The talks “were like any negotiations”, Sir John says. Some reports claim that tensions were high. The Wall Street Journal said that, in one phone call, Vaccitech boss Bill Enright’s job was under threat if the company refused. But, Sir John says, they were purely negotiations.
“We started in one place and they started in another,” he recalls.
Oxford Sciences Innovation made its own view clear, writing to Vaccitech to tell them that, although licensing intellectual property was a decision for the board, the company should do the deal with the university. Oxford insiders insist the aim wasn’t to “make money, but just to get the vaccine out the door”.
The identity of the commercial partner was a significant point of contention. Professor Gilbert and Professor Adrian Hill, Vaccitech’s two scientific founders, were unconvinced by initial plans to work with the US giant Merck. They held parallel meetings with AstraZeneca, ultimately resulting in a deal with the Anglo-Swedish company.

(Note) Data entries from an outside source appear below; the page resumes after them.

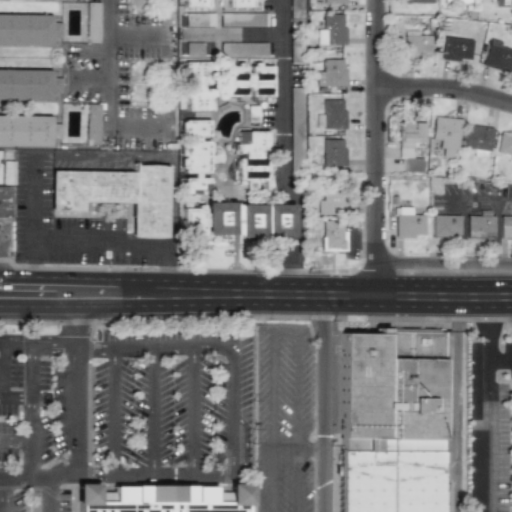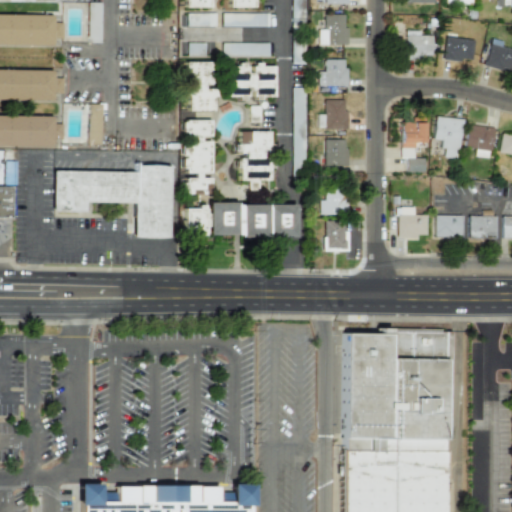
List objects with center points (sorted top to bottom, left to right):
parking lot: (82, 1)
building: (162, 1)
building: (329, 1)
building: (417, 1)
building: (456, 1)
building: (194, 3)
building: (238, 3)
building: (501, 3)
building: (92, 22)
building: (27, 30)
building: (331, 30)
road: (134, 33)
road: (232, 34)
building: (415, 44)
building: (456, 49)
building: (497, 56)
road: (106, 65)
building: (331, 73)
road: (87, 78)
parking lot: (140, 79)
parking lot: (84, 80)
building: (248, 80)
park: (152, 82)
building: (27, 85)
building: (196, 86)
road: (445, 88)
building: (332, 114)
building: (93, 124)
road: (135, 130)
building: (27, 131)
building: (445, 135)
building: (446, 135)
building: (476, 137)
building: (476, 137)
building: (504, 143)
building: (408, 144)
building: (409, 144)
building: (504, 144)
road: (375, 146)
building: (332, 152)
building: (332, 152)
road: (281, 153)
building: (192, 155)
building: (250, 155)
building: (193, 156)
building: (6, 172)
building: (6, 172)
building: (116, 194)
building: (117, 194)
building: (4, 200)
building: (331, 200)
building: (5, 201)
building: (331, 201)
road: (31, 214)
building: (236, 220)
building: (237, 220)
building: (407, 222)
building: (407, 223)
building: (444, 225)
building: (478, 225)
building: (444, 226)
building: (478, 226)
building: (505, 226)
building: (505, 226)
road: (123, 240)
road: (442, 264)
road: (2, 273)
road: (26, 276)
road: (84, 277)
road: (142, 283)
road: (339, 292)
road: (84, 305)
road: (484, 325)
road: (285, 338)
road: (170, 345)
road: (1, 347)
road: (91, 348)
road: (14, 350)
road: (323, 402)
road: (231, 409)
road: (152, 410)
road: (192, 410)
road: (109, 411)
road: (485, 417)
building: (390, 421)
building: (390, 421)
road: (17, 435)
road: (298, 450)
building: (511, 454)
road: (153, 475)
road: (17, 480)
road: (53, 480)
road: (2, 496)
road: (52, 496)
building: (161, 498)
road: (485, 508)
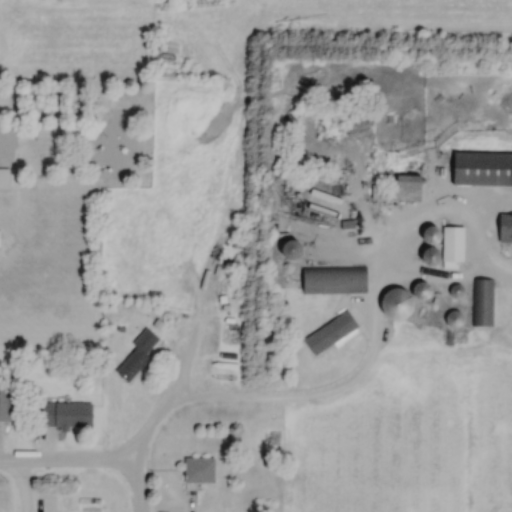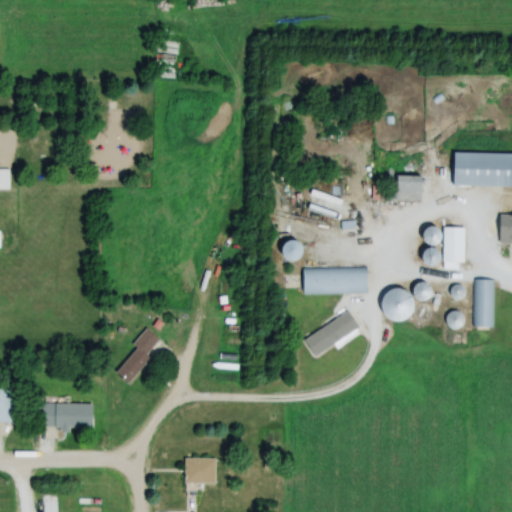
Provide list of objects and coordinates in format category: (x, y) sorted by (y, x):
building: (482, 168)
building: (404, 181)
building: (377, 191)
building: (505, 226)
building: (453, 242)
building: (335, 280)
building: (421, 294)
building: (480, 302)
building: (398, 303)
building: (453, 319)
building: (329, 333)
building: (137, 355)
road: (363, 363)
building: (63, 415)
road: (148, 422)
road: (120, 450)
road: (76, 458)
building: (198, 470)
road: (19, 486)
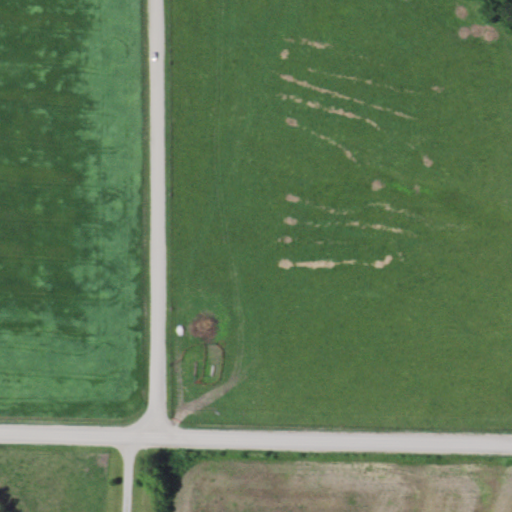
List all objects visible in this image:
road: (161, 216)
road: (256, 436)
road: (150, 473)
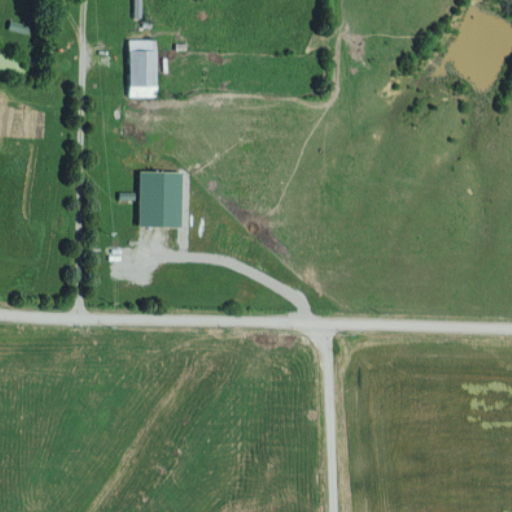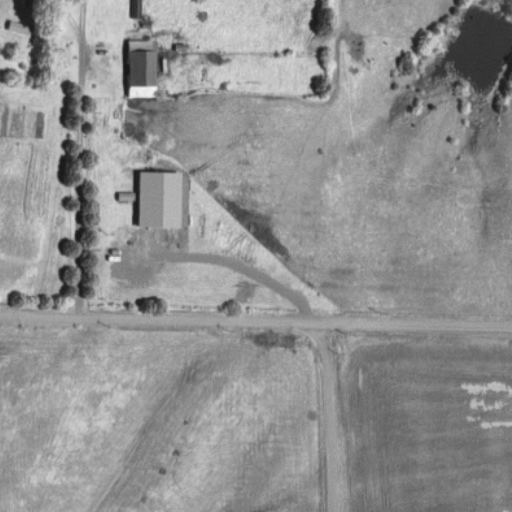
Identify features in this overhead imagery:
road: (72, 17)
building: (139, 67)
road: (80, 152)
building: (156, 198)
road: (255, 312)
road: (326, 413)
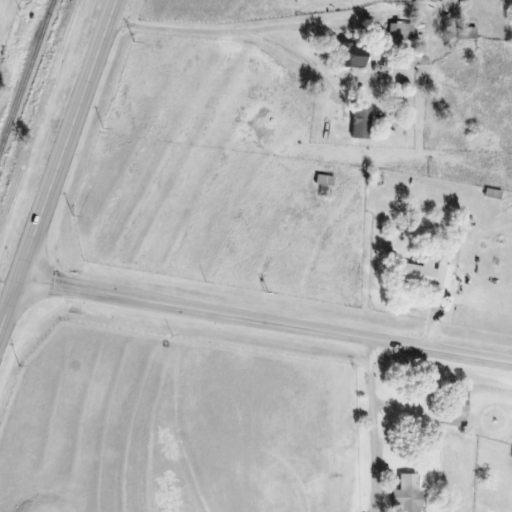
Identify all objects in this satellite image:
road: (245, 27)
building: (400, 31)
building: (349, 55)
railway: (26, 76)
building: (358, 121)
road: (64, 174)
building: (426, 272)
building: (443, 274)
road: (271, 316)
building: (456, 406)
building: (405, 493)
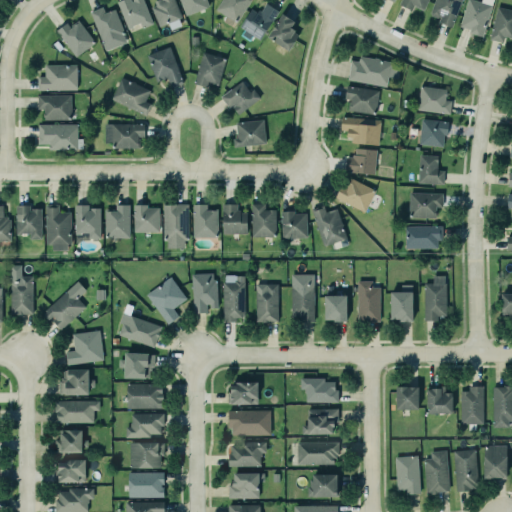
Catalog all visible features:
building: (393, 0)
building: (413, 3)
building: (193, 5)
building: (232, 8)
building: (164, 10)
building: (444, 10)
building: (165, 11)
building: (445, 11)
building: (134, 13)
building: (474, 16)
building: (475, 17)
building: (257, 22)
building: (501, 24)
building: (108, 28)
building: (283, 32)
building: (74, 36)
building: (75, 37)
road: (412, 48)
building: (163, 65)
building: (164, 66)
building: (209, 69)
building: (370, 71)
building: (56, 77)
building: (58, 77)
road: (2, 78)
road: (309, 80)
building: (130, 95)
building: (131, 96)
building: (239, 97)
building: (361, 99)
building: (433, 100)
building: (53, 105)
building: (55, 106)
road: (190, 109)
building: (361, 129)
building: (249, 132)
building: (432, 132)
building: (121, 134)
building: (124, 134)
building: (58, 136)
building: (510, 151)
building: (361, 161)
building: (428, 169)
road: (150, 170)
building: (429, 170)
building: (509, 180)
building: (355, 194)
building: (508, 200)
building: (422, 203)
building: (424, 204)
road: (471, 210)
building: (146, 218)
building: (232, 218)
building: (115, 220)
building: (233, 220)
building: (28, 221)
building: (204, 221)
building: (262, 221)
building: (86, 222)
building: (117, 222)
building: (173, 223)
building: (293, 224)
building: (327, 224)
building: (4, 226)
building: (175, 226)
building: (329, 226)
building: (4, 227)
building: (57, 227)
building: (422, 236)
building: (508, 242)
building: (509, 242)
building: (20, 291)
building: (203, 292)
building: (302, 296)
building: (165, 297)
building: (434, 297)
building: (233, 298)
building: (435, 298)
building: (166, 299)
building: (367, 300)
building: (265, 301)
building: (266, 302)
building: (367, 302)
building: (401, 303)
building: (506, 303)
building: (400, 304)
building: (0, 305)
building: (66, 306)
building: (335, 307)
building: (137, 329)
building: (138, 329)
building: (84, 346)
building: (85, 348)
road: (351, 352)
road: (10, 354)
building: (135, 363)
building: (137, 365)
building: (72, 380)
building: (74, 382)
building: (317, 389)
building: (318, 389)
building: (243, 393)
building: (144, 395)
building: (406, 396)
building: (406, 398)
building: (437, 399)
building: (439, 401)
building: (471, 405)
building: (501, 405)
building: (75, 410)
building: (248, 421)
building: (320, 421)
building: (249, 422)
building: (144, 425)
road: (368, 432)
road: (21, 433)
road: (192, 433)
building: (68, 440)
building: (70, 441)
building: (315, 451)
building: (246, 453)
building: (316, 453)
building: (145, 454)
building: (494, 461)
building: (465, 469)
building: (71, 471)
building: (435, 471)
building: (436, 472)
building: (407, 474)
building: (144, 483)
building: (145, 484)
building: (243, 484)
building: (245, 485)
building: (321, 485)
building: (323, 485)
building: (73, 499)
building: (143, 506)
building: (144, 506)
building: (244, 508)
building: (315, 508)
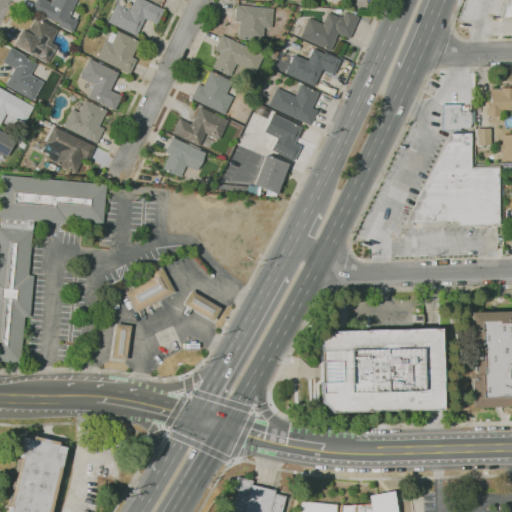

Vaccitech agreed that in exchange for a share of the AstraZeneca tie-up, it would also give the university its share of the intellectual property. Details of this deal were revealed in Vaccitech’s Wall Street float filings, in which it said it was handed a $2.5m one-off payment and would also receive a quarter of the royalties that Oxford would receive from sales, equal to around 1.4pc of net sales.